Therapy is great, but I lied to all my therapists because I didn’t want to talk to them. I believed there was no way anyone could really understand me. A friend of mine tells me I suffer from “terminal uniqueness,” that is, assuming my pain and struggle are so apart from everyone else’s—which is probably not true. So therapy hadn’t worked for me, and I knew I had to “fix” myself myself.
The following might sound overly simplistic, and I am not necessarily advocating it as a path for anyone else to take. But I looked at myself in a mirror—literally. I stared at my reflection and said, “NO ONE CARES. GET OVER YOURSELF. GROW UP. FIX THIS.” And I said that to myself over and over and over again. I decided no one would have any patience for my issues, for my baggage. No one would want to deal with me. If I wanted to keep all of these new friends, for by now I was in college meeting some of the greatest people in my life, I was gonna have to be happy. I chose happiness. I made conscious and deliberate choices. When I felt myself take a negative view on something, I spoke out loud to myself about the bright side. I made myself see it differently.
And I still make these choices every day. When I’m upset about something I talk to myself until I feel better. My car and I have no secrets, since that’s where I do most of my self-talk. I look at it the way I think addicts must look at their recovery: There’s no “cured.” There’s no “all better.” There’s just every day. And every day you will have choices to make. In the case of the alcoholic, you have to choose over and over and over again not to take that drink. In my case, I have to choose to see things brightly. I have to choose not to let the monsters have power. They’re always there. I can feel them just behind my eyes, but I know how to keep them locked up. I know what to do when I feel them begin to slip free.
Because it happens, you know? I fall off the happiness wagon every once in awhile. Couple years back I got fired for the first time. From a job I’d had for seven years. I was terrified and broke and it was July and I didn’t have air conditioning and everything was horrible. I went from being understandably upset to beginning to slide down a really steep hill.
One night I knocked over a vase, and I sat on the floor looking at the glass shards, and I was so scared because the shards looked sharp and beautiful and so easy. Then I was scared because I could feel myself going someplace darker than I’d been in such a long time. So I called a friend. And I told him about the glass. He—he who also knows darkness, probably darker than mine—told me to sweep them up. So I did.

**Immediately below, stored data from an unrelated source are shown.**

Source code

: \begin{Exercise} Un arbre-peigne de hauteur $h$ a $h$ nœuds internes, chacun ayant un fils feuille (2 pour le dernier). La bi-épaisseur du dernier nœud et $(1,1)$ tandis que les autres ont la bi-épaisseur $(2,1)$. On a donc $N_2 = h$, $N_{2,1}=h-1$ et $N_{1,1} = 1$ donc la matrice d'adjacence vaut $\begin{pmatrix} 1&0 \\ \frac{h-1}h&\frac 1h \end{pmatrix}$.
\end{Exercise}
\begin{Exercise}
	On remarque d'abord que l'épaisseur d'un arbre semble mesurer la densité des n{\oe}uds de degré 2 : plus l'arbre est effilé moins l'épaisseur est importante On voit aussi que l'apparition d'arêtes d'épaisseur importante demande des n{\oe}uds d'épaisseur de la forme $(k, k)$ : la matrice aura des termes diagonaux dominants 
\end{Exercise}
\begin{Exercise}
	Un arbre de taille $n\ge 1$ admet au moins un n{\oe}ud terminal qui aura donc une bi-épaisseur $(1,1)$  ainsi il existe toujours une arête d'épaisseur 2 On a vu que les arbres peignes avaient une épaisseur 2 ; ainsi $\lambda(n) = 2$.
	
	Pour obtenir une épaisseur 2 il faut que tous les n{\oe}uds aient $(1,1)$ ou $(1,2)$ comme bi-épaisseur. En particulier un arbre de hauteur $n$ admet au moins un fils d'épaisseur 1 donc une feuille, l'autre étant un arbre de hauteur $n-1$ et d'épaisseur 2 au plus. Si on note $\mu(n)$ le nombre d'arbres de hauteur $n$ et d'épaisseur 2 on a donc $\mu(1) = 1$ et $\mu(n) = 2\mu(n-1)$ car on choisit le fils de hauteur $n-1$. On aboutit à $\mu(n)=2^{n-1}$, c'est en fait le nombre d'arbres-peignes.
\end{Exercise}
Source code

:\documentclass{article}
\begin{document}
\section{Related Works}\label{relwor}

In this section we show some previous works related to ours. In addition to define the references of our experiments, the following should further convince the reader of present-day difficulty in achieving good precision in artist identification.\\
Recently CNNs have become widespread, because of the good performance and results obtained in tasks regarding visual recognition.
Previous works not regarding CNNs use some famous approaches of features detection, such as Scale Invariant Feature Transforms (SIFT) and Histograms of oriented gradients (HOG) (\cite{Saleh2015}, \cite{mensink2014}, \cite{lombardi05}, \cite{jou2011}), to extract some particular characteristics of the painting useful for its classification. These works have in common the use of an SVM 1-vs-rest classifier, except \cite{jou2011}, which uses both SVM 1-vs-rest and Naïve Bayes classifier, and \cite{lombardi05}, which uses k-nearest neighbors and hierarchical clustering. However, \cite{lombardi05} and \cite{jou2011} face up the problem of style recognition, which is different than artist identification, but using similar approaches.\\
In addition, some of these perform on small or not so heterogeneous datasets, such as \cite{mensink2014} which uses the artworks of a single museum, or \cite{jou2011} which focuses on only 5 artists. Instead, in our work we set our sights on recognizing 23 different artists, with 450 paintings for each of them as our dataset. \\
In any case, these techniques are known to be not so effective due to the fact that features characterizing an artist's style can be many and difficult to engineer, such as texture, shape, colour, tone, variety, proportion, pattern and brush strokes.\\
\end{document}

I did, and I got off the phone, went into the bathroom, and talked to the mirror again. Then I went to bed. The next morning, the sun was shining and nothing terrible had happened. And I started over.
I want to reiterate: My “method,” if you can call it that, might not work for everyone. I think had I been honest with myself and my therapists when I was younger, I probably would have been a lot healthier, a lot sooner. But that was not to be my journey. This was my journey. This was my path.
I choose happiness every day. I choose the path less sad. And that has made all the difference.